I am about to purchase a new wallet. What have you found useful or what recommendations do you have?


----------



## CrackbottomLouis (May 20, 2012)

Money to keep in it. Just to be a smart a$$.

Really I dont know what you asking. A prepper wallet suggestion? I guess you could make one out of 550 cord or something . What to keep in it? A razor blade, identifying info, extra cash for emergencies, handcuff key, p38 can opener, wallet sized hard copies of pornographic images in case your smart phone dies, etc. A nice wallet suggestion? Buy something cheap and spend extra money on preps.


----------



## Justaguy987 (Mar 2, 2013)

I thought I was being stupid when I put a p38 in my wallet......until I pulled it out and used it!


----------



## CulexPipiens (Nov 17, 2010)

Depends on how you carry it, what you put in it, etc.

I've had wallets for decades now that I've carried rear pocket. To be blunt, I got tired of lump under my a$$. An internet friend of my wife is a custom leather worker and I contacted her and discussed a front pocket style that is just big enough for a half dozen cards (ID, gun card, insurance, credit, etc.) on one side and bills folded in half on the other side. She made it to my specs and I've been carrying it now for 4+ years and it still looks new... although feels very well broken in. Fantastic craftsmanship. Unfortunately she's put her leather working business on hold for awhile and isn't doing custom work at this time either (or I'd be putting in a promo for her here). I think I remember paying about $55 including shipping for it. Worth every penny.

So, figure out where you're carrying it. (Rear, Front, Jacket, etc.)

What is going to be kept in it... If you normally carry $500 in 20's or $40 in 20's that a substantially different amount of content. Plan on a little more than expected (you know for when we all have to carry the national ID card... ).

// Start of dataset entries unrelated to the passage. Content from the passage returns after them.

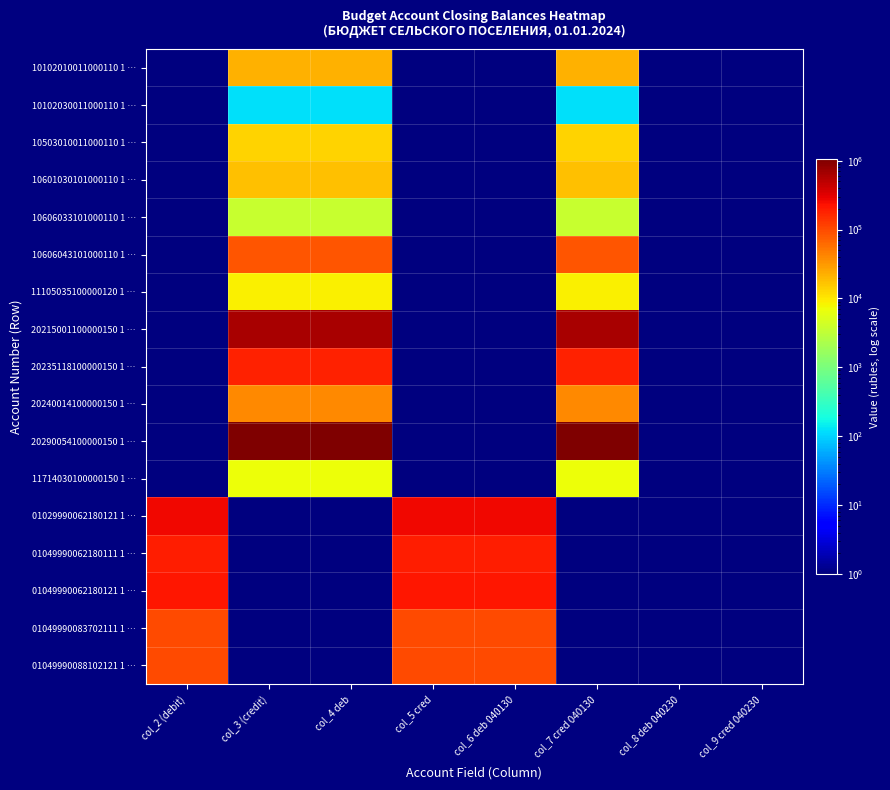

At which category is the sum across all series the highest?

col_3 (credit)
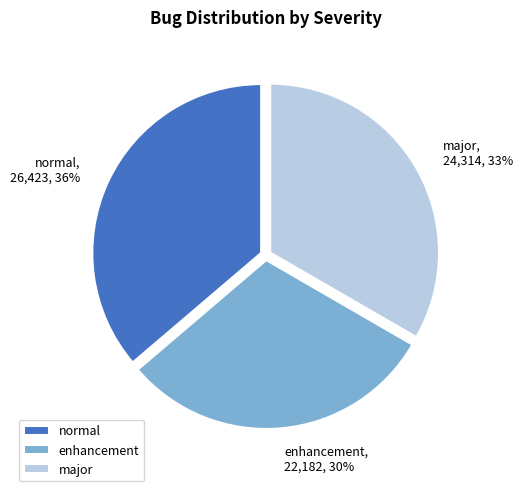

Is major the majority of the pie?

No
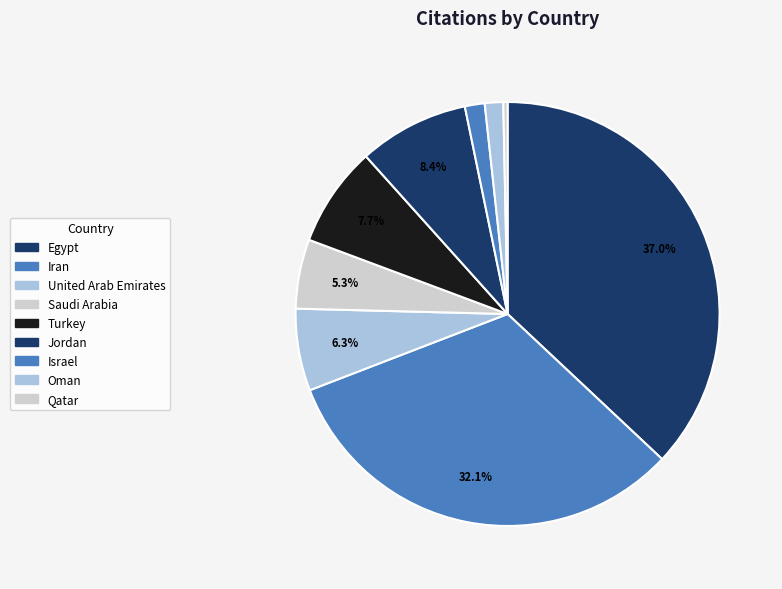

How many slices are in this pie chart?

9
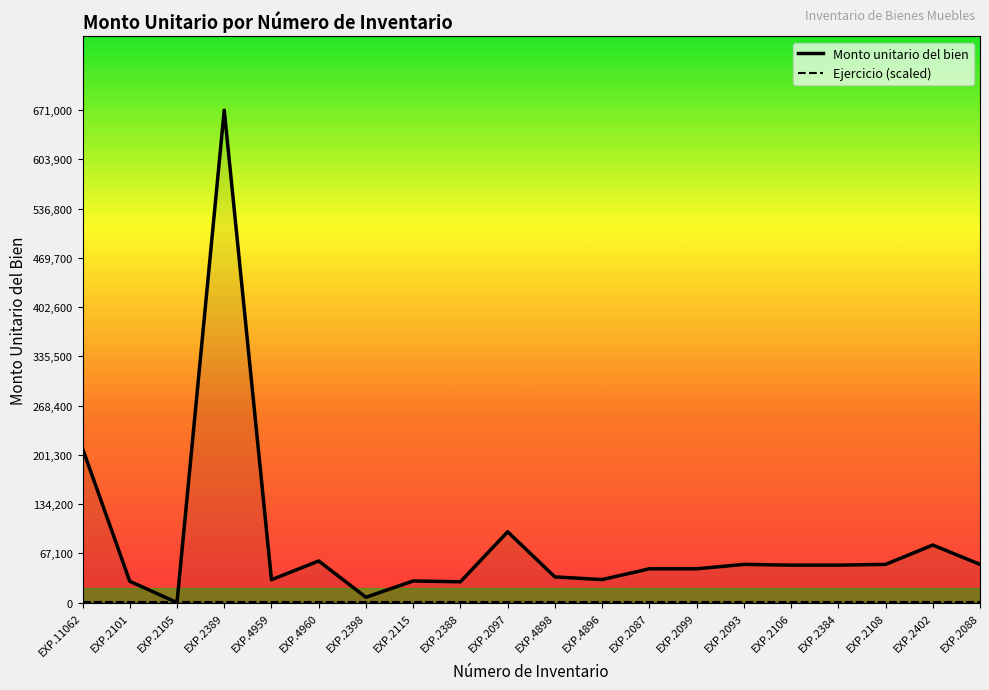

At how many categories does at least one series exceed 214692?

1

Once you have that in mind either look around for one that fits or consider getting it custom made.


----------



## HardCider (Dec 13, 2013)

Make sure it's not camoflaged


----------



## labotomi (Feb 14, 2010)

CulexPipiens said:


> I've had wallets for decades now that I've carried rear pocket. To be blunt, I got tired of lump under my a$$.


I had the same issues and ended up buying one of those "magic flip wallets" (that's the only name I know). It has 3 slots for cards/IDs on each side and elastic straps to hold money or whatever down on both inside surfaces.


----------



## GrinnanBarrett (Aug 31, 2012)

Buy one you can stow in your front pocket. This is for several reasons. One it helps you back not having something on your hip as you sit. Secondly it is very difficult for pickpockets to take a wallet out of your front pocket without you being felt up. You may also want to consider a wallet with a liner that keeps your credit cards from being scanned by someone. Big thing is be comfortable. GB


----------



## Sentry18 (Aug 5, 2012)

I use a Mexpedition Spartan. First because it's a really good wallet. Second because it came free with a bag I purchased. I've been carrying it for about two years and it still looks like new.

http://www.maxpedition.com/store/pc/SPARTAN-WALLET-p464.htm


----------